I need to refactor the following module into a microservice. Generate a step-by-step migration plan that includes: 1. Identify bounded context. 2. Extract database tables. 3. Create API contracts. 4. Implement service. 5. Set up CI/CD. 6. Run parallel runs. 7. Cut over. For each step, estimate effort (small/medium/large) and risks. Current module: [description or code]

Explanation:
Large-scale refactoring requires a plan. This prompt produces a structured, actionable plan with risk assessments, helping teams avoid scope creep.

Example:
A team wants to extract the user authentication module from a monolith. The LLM produces: “Step 1: Bounded context = authentication (small effort). Step 2: Extract tables users, sessions, roles (medium, risk of data inconsistency). Step 3: Create REST API with OAuth2 (medium). Step 4: Implement in Go (large). Step 5: CI/CD with Docker (small). Step 6: Run both old and new systems for 2 weeks (medium). Step 7: Cut over after monitoring (risky).” The team follows the plan and completes the migration in 6 weeks.

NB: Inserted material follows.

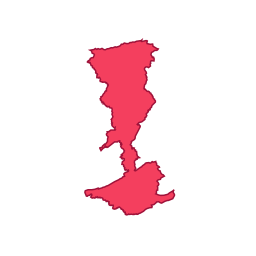 the district of Neiva, Huila, Colombia, rotated 224°
{"feature_id": "7082276B10918286355", "entity_name": "Neiva", "entity_type": "district", "adm_level": 2, "iso_a3": "COL", "parent_name": "Colombia", "parent_adm1": "Huila", "projection": "natural_earth1", "projection_center": [-75.303, 3.004], "detail": "fine", "context": "isolated", "style": "filled", "palette": "rose", "viewbox_px": 256, "rotation_deg": 224, "n_neighbors": 0, "source": "geoboundaries", "source_scale": "gbopen_adm2", "svg_char_len": 5878}
<svg xmlns="http://www.w3.org/2000/svg" viewBox="0 0 256 256"><g transform="rotate(224 128 128)"><path d="M134.1,93.8L131.7,93.0L131.8,95.8L131.4,97.6L131.9,99.2L130.8,98.6L130.2,99.0L130.3,99.7L129.2,100.0L128.0,108.7L125.9,110.7L125.9,111.7L125.2,112.9L124.8,113.0L124.1,111.9L122.8,112.3L122.2,111.5L122.1,112.4L121.0,111.9L120.6,110.1L120.3,109.6L118.4,109.2L117.1,109.6L114.7,109.1L114.8,108.6L114.0,107.6L114.2,103.8L113.8,103.7L113.3,104.5L112.9,104.3L113.3,101.8L111.9,102.2L111.4,101.5L110.6,101.9L110.6,102.5L110.3,102.4L110.3,102.8L109.3,103.3L108.3,102.2L108.6,99.8L107.1,97.6L105.9,98.4L104.9,98.0L104.4,97.3L102.8,97.3L102.3,96.3L100.7,95.7L100.5,96.8L98.8,97.0L98.5,98.0L97.9,97.6L97.7,96.9L99.0,93.9L99.2,92.4L98.6,91.7L96.9,90.9L97.8,89.2L97.6,87.5L98.4,86.2L98.7,84.4L100.3,80.2L102.4,72.6L103.2,71.3L103.9,69.1L104.8,68.0L105.0,67.0L106.9,63.7L107.3,64.2L107.7,64.1L109.2,61.0L111.1,58.5L113.8,55.9L115.0,53.5L115.1,52.9L114.1,51.6L110.6,50.1L109.8,50.8L109.9,51.6L108.8,53.0L108.9,54.3L108.3,55.1L107.4,54.7L106.8,52.4L105.1,52.7L104.4,53.8L103.1,54.6L103.2,55.9L101.8,56.5L102.2,57.2L100.3,57.6L100.1,58.7L99.1,58.7L98.6,59.5L97.3,59.9L96.1,59.0L95.4,59.2L94.1,60.4L92.6,60.0L92.5,60.7L91.7,61.0L91.7,61.4L91.0,61.3L90.5,61.7L90.2,61.1L89.2,60.8L89.2,60.1L88.0,59.6L87.1,59.9L86.7,60.7L86.3,60.6L85.1,62.1L84.5,61.8L83.3,59.7L82.5,59.6L81.2,60.4L80.4,61.8L80.6,62.3L80.3,63.3L79.8,63.3L79.9,64.2L79.3,65.2L77.2,65.3L77.0,65.0L76.4,64.9L76.3,65.3L75.2,65.6L74.6,65.3L74.4,65.6L74.1,65.4L73.8,64.7L73.8,65.3L73.4,65.4L73.2,64.8L71.7,64.8L71.4,65.4L70.4,64.4L69.9,64.6L69.7,64.1L68.7,64.5L67.8,65.8L67.8,66.5L66.7,67.0L65.9,68.2L64.4,69.2L64.1,69.9L63.6,69.9L63.1,71.1L62.4,71.5L62.2,72.2L61.5,72.2L60.9,73.0L61.0,73.6L60.1,75.2L59.0,78.9L58.9,81.4L58.4,83.2L57.0,85.8L55.6,87.3L56.0,88.2L57.6,88.8L56.2,90.9L55.9,93.7L56.1,94.6L54.7,96.3L52.7,96.7L51.6,97.4L50.5,101.0L49.4,103.1L48.6,104.0L46.7,108.2L47.7,111.7L48.5,112.5L50.8,113.1L51.5,114.0L52.0,115.6L52.0,114.0L53.1,110.0L53.3,108.0L55.4,104.6L57.7,102.2L59.3,101.1L62.1,100.0L62.0,100.5L63.6,102.2L64.1,103.3L63.5,103.9L65.4,105.9L66.5,106.6L66.4,108.0L66.8,109.0L68.4,109.7L70.3,109.9L70.3,111.7L69.0,113.6L69.6,115.0L68.4,118.6L70.1,118.8L70.9,118.3L72.8,118.3L75.3,119.5L76.2,118.9L77.7,119.0L78.5,119.3L78.7,120.1L78.1,121.6L78.6,121.8L81.6,121.2L83.0,122.5L84.0,122.5L84.8,123.2L86.0,121.1L87.1,120.7L87.0,120.2L87.4,119.9L87.3,118.9L87.8,118.0L88.9,117.7L90.6,115.6L91.0,114.6L90.8,113.6L91.4,110.9L91.2,109.5L91.6,108.8L92.8,102.6L93.2,102.1L94.0,102.1L94.4,104.4L96.7,105.2L97.7,106.3L97.7,106.6L99.3,107.5L100.4,108.8L100.4,110.2L100.0,111.4L100.4,111.5L99.8,112.1L100.4,112.9L99.2,114.6L101.7,114.3L102.8,115.0L103.2,114.8L103.6,115.5L105.6,117.1L106.5,116.5L107.1,116.7L107.4,117.3L107.9,117.0L109.5,117.4L109.6,117.9L110.1,117.7L110.5,116.8L110.4,115.9L110.8,115.8L111.1,116.5L111.5,116.5L111.6,117.0L112.7,117.2L113.1,117.7L114.7,117.5L115.4,119.9L116.2,120.5L115.4,124.4L115.8,125.6L117.0,127.1L120.1,137.4L120.8,137.9L120.9,137.7L122.4,138.1L122.5,137.6L123.1,137.0L123.9,137.0L123.9,139.6L122.4,141.9L121.8,145.9L123.0,147.2L122.6,148.2L123.0,148.8L123.0,149.9L124.7,150.8L124.7,153.7L125.1,154.4L125.5,154.2L125.9,154.6L125.8,155.3L125.1,155.8L124.8,156.6L125.7,157.2L125.5,159.3L126.4,160.7L126.3,165.6L127.1,166.5L128.5,166.6L128.9,167.1L129.7,166.9L131.1,167.2L131.9,167.9L132.5,167.8L133.1,168.4L134.9,168.4L135.7,168.9L137.0,168.4L137.6,168.8L138.7,168.7L139.6,167.7L142.9,167.8L143.1,167.3L143.6,167.8L144.1,167.7L146.1,170.7L146.0,172.2L147.6,174.8L147.7,175.8L149.5,176.9L149.7,177.7L150.3,177.5L151.1,178.2L152.5,178.5L152.7,180.2L153.9,180.9L156.2,181.3L157.3,182.0L157.7,183.1L157.5,184.5L156.6,185.3L155.2,185.7L154.9,188.2L156.5,189.2L156.5,190.2L157.7,191.1L158.1,192.5L155.9,194.3L157.2,195.9L158.8,196.7L159.1,196.5L159.0,195.9L159.7,195.7L160.5,196.2L162.4,196.6L163.6,198.6L163.0,200.2L162.7,202.3L161.2,203.9L161.0,205.0L161.2,205.9L162.4,205.2L166.8,204.2L168.6,205.5L170.2,203.6L172.9,202.0L174.0,202.8L174.5,204.0L175.0,204.0L175.9,203.2L178.1,199.8L178.7,199.6L179.2,200.7L179.3,199.9L182.2,196.2L182.8,194.5L184.5,192.9L185.0,191.7L185.9,191.0L186.2,189.3L187.4,187.9L189.7,186.5L189.9,184.7L191.0,183.6L190.7,182.0L191.2,180.5L192.6,177.9L193.2,177.8L193.8,177.1L194.7,175.0L195.9,174.1L196.9,171.8L198.0,170.5L198.7,168.5L199.7,167.7L202.0,167.2L202.9,165.1L204.7,164.3L205.0,162.9L206.7,162.5L207.0,160.8L209.3,157.7L207.9,158.1L205.6,156.9L204.4,157.6L203.0,157.3L201.9,154.5L202.8,153.5L203.4,151.9L203.1,151.0L202.7,150.8L203.3,148.5L203.1,147.3L202.2,147.4L201.7,148.3L201.0,148.0L200.6,148.7L197.9,147.3L196.7,147.9L195.5,146.8L193.7,147.4L192.9,146.7L192.1,147.0L190.6,146.5L190.0,145.6L189.6,145.7L189.0,145.1L187.8,145.6L187.5,145.1L187.0,145.2L186.7,144.0L185.4,142.6L184.7,143.2L184.1,143.3L184.0,144.4L183.7,144.6L181.6,143.9L181.2,142.8L180.3,142.2L178.4,143.4L178.2,143.2L176.3,145.2L175.8,145.1L175.2,145.5L175.0,145.1L174.0,145.6L173.1,145.1L172.8,145.5L172.3,145.3L171.9,145.0L171.9,144.1L171.5,143.9L170.8,141.3L169.3,139.7L169.9,139.1L169.8,138.1L169.3,136.9L169.3,135.0L168.6,133.1L169.2,131.6L168.5,131.2L168.3,129.6L167.6,129.7L167.1,129.0L166.3,129.3L165.3,128.5L165.0,128.8L164.5,128.4L164.0,129.0L163.8,128.4L163.0,129.0L162.5,128.3L162.2,129.0L159.8,128.6L158.7,129.1L158.4,128.6L157.1,129.2L156.6,130.4L155.1,129.9L153.5,131.0L152.3,130.4L151.0,128.6L149.7,128.3L149.2,126.8L146.8,125.7L146.3,124.7L146.0,122.5L145.6,122.6L144.1,121.1L143.5,120.9L143.2,120.2L142.6,120.6L142.1,119.3L141.5,119.3L141.2,118.6L138.4,118.5L137.9,118.8L137.7,119.5L136.5,117.7L135.9,117.9L135.9,117.5L138.9,114.6L139.2,112.3L140.3,110.8L139.6,110.6L139.3,108.6L138.4,108.0L136.1,107.8L135.2,106.0L133.4,104.1L133.0,101.4L133.0,100.9L133.6,100.3L133.8,97.3L133.2,96.0L134.5,94.3L134.1,93.8Z" fill="#f43f5e" stroke="#9f1239" stroke-width="1.5"/></g></svg>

9. Prompt for Converting from Procedural to Object-Oriented Code

Prompt:

The following code is written in a procedural style. Refactor it into object-oriented code using [language] with classes, encapsulation, and inheritance where appropriate. Explain the design decisions. Code: [paste code]

Explanation:
Many legacy systems are written in procedural style (e.g., PHP without classes, C with global functions). This prompt transforms the code into a more maintainable OOP structure.

Example:
A PHP developer has a set of functions for managing inventory. The LLM creates a InventoryManager class with private properties for stock, public methods for addStock, removeStock, getStock, and a protected method for logging. It explains: “Encapsulation prevents direct modification of stock. Inheritance allows creating a PerishableInventory subclass that adds expiry logic.” The code becomes easier to test and extend.

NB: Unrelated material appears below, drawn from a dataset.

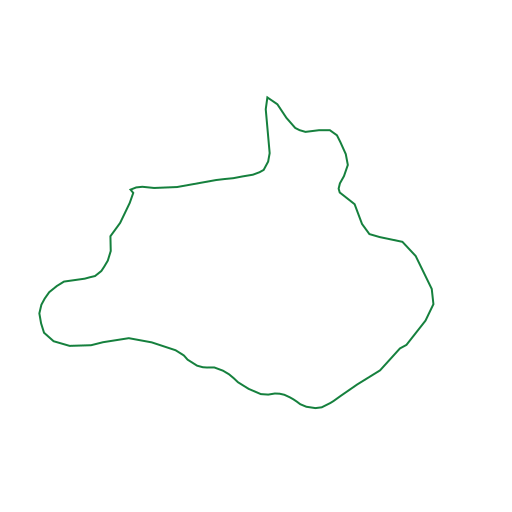 San Miguel Sigüila, Quezaltenango, Guatemala (Mercator projection), rotated 201°
{"feature_id": "79465075B47659250151681", "entity_name": "San Miguel Sigüila", "entity_type": "district", "adm_level": 2, "iso_a3": "GTM", "parent_name": "Guatemala", "parent_adm1": "Quezaltenango", "projection": "mercator", "projection_center": [-91.6, 14.9], "detail": "fine", "context": "isolated", "style": "outline", "palette": "green", "viewbox_px": 512, "rotation_deg": 201, "n_neighbors": 0, "source": "geoboundaries", "source_scale": "gbopen_adm2", "svg_char_len": 1324}
<svg xmlns="http://www.w3.org/2000/svg" viewBox="0 0 512 512"><g transform="rotate(201 256 256)"><path d="M134.0,145.3L131.7,148.3L126.5,156.2L115.5,172.3L99.2,193.7L88.5,221.3L83.7,226.9L74.6,256.4L73.1,274.6L80.1,288.2L106.9,313.2L124.4,321.7L147.3,318.0L158.0,317.1L168.5,323.9L182.5,339.7L200.6,345.3L203.0,348.5L203.7,353.9L202.5,362.1L202.9,373.9L208.7,383.3L218.2,392.7L223.7,397.7L232.1,399.9L242.3,396.0L254.3,389.6L260.4,389.1L265.3,389.6L277.2,395.9L290.4,405.3L302.2,408.1L299.5,396.5L280.1,356.9L278.5,348.5L279.7,339.1L282.7,335.5L288.0,330.8L297.2,325.4L305.1,320.5L313.1,316.5L320.5,312.6L354.4,292.1L375.5,283.0L386.9,279.9L392.4,277.1L396.9,273.0L393.2,270.9L392.9,260.3L394.7,238.2L399.0,222.3L393.4,208.6L392.7,198.6L393.9,191.6L395.0,186.6L399.1,179.6L403.5,176.6L407.7,173.5L426.1,163.3L431.2,156.6L436.1,148.1L438.0,140.6L438.9,133.6L437.7,124.8L432.5,116.1L426.4,108.4L414.4,103.9L397.8,105.3L378.0,113.6L367.9,120.7L345.3,133.7L322.4,138.0L297.3,139.2L287.7,137.3L282.7,134.7L271.7,132.5L265.8,133.1L261.9,134.3L255.0,137.0L245.8,137.1L238.8,135.9L232.9,133.9L227.6,131.7L215.2,129.3L202.0,128.8L194.9,131.0L189.1,134.4L184.6,135.9L179.8,136.6L173.8,136.2L169.8,135.6L165.8,134.7L161.6,133.5L155.0,133.3L146.0,135.3L140.4,138.3L134.0,145.3Z" fill="none" stroke="#15803d" stroke-width="2"/></g></svg>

10. Prompt for Performance Optimization

Prompt:

Analyze the following legacy code for performance bottlenecks. Suggest optimizations: caching, database query reduction, algorithm changes, or concurrency improvements. Provide before/after code snippets. Code: [paste code]

Explanation:
Legacy code often performs poorly due to outdated practices. This prompt identifies and fixes bottlenecks, often with minimal changes.

Example:
A Python developer pastes a loop that makes an API call for each item in a list. The LLM suggests: “Use asyncio.gather to make concurrent calls, or batch requests if the API supports it. Also cache responses with functools.lru_cache. Original: 10 seconds for 100 items. Optimized: 1.2 seconds.” The developer implements the changes, and the page load time drops significantly.

Conclusion

Refactoring legacy code is not a one-time task—it’s a continuous discipline. The prompts provided here are not magic bullets; they are tools that augment your expertise. By using them, you can reduce the time spent on manual analysis, increase test coverage, and make safer changes. The key is to always verify the LLM’s output, especially for business-critical logic. Start with the understanding prompt, then move to testing, and finally to structural changes. With these 10 prompts, you can turn a daunting legacy codebase into a manageable, modern system. Remember, the goal is not to rewrite everything, but to improve incrementally—and AI can help you do that faster.